ABOUT THIS EXERCISE: Please state how many lines in the records below contain the word "pixels"; the number alone is the answer.

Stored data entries
•••

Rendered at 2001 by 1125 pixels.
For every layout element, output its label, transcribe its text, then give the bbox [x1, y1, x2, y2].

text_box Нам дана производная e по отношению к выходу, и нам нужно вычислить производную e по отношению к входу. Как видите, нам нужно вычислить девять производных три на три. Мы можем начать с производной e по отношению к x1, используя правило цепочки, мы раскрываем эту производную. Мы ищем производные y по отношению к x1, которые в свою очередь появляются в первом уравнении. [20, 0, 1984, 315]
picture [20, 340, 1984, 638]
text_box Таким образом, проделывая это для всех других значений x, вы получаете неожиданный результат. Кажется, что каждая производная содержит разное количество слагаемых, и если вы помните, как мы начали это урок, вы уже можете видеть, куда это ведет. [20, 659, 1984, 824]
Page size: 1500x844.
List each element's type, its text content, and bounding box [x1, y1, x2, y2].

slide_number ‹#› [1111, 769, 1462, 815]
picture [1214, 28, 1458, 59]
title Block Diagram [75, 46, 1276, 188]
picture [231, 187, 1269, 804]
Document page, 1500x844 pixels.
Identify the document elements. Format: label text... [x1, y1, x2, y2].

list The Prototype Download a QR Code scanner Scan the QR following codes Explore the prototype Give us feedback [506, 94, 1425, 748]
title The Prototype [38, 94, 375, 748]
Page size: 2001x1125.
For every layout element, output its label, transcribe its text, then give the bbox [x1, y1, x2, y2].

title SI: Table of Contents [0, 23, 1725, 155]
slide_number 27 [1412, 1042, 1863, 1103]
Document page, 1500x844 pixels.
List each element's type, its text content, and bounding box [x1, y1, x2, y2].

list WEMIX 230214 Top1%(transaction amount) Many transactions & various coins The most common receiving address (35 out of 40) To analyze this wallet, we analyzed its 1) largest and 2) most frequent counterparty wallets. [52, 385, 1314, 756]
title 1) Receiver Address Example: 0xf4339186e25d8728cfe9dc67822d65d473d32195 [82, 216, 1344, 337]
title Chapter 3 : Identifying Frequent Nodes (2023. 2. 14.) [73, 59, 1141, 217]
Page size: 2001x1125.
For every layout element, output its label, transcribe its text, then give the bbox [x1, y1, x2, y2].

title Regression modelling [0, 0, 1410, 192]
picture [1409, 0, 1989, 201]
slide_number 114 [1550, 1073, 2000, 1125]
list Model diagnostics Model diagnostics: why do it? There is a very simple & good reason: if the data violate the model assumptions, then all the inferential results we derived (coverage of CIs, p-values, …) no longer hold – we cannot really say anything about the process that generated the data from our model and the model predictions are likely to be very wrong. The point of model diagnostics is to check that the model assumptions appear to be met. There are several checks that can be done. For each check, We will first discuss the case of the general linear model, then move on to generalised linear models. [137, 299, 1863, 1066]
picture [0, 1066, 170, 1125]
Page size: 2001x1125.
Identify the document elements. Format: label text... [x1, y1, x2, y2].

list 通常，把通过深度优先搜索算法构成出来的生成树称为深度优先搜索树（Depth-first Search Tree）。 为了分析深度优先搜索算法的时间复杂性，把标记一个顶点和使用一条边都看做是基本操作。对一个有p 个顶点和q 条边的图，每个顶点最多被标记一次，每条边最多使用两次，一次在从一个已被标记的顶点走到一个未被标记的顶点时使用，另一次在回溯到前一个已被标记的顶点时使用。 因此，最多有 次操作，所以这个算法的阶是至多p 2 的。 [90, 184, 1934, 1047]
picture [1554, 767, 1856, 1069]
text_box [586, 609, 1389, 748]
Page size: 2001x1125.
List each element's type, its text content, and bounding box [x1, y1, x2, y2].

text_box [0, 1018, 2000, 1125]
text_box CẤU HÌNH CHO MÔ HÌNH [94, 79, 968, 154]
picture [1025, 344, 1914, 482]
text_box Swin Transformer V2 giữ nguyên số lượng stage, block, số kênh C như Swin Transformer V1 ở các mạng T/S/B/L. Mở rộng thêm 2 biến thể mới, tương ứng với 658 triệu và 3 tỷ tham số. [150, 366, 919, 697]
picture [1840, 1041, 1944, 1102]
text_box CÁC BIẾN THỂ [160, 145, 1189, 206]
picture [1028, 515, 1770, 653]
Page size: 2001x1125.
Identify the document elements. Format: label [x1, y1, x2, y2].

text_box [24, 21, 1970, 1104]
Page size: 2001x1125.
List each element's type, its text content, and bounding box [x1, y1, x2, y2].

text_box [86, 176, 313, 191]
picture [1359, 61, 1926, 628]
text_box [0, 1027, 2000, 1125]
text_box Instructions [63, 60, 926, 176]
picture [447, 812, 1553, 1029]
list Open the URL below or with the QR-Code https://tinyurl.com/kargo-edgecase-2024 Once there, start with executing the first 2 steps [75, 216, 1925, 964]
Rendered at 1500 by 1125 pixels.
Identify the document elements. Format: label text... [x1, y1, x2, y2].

•••

WRITTEN SOLUTION: 4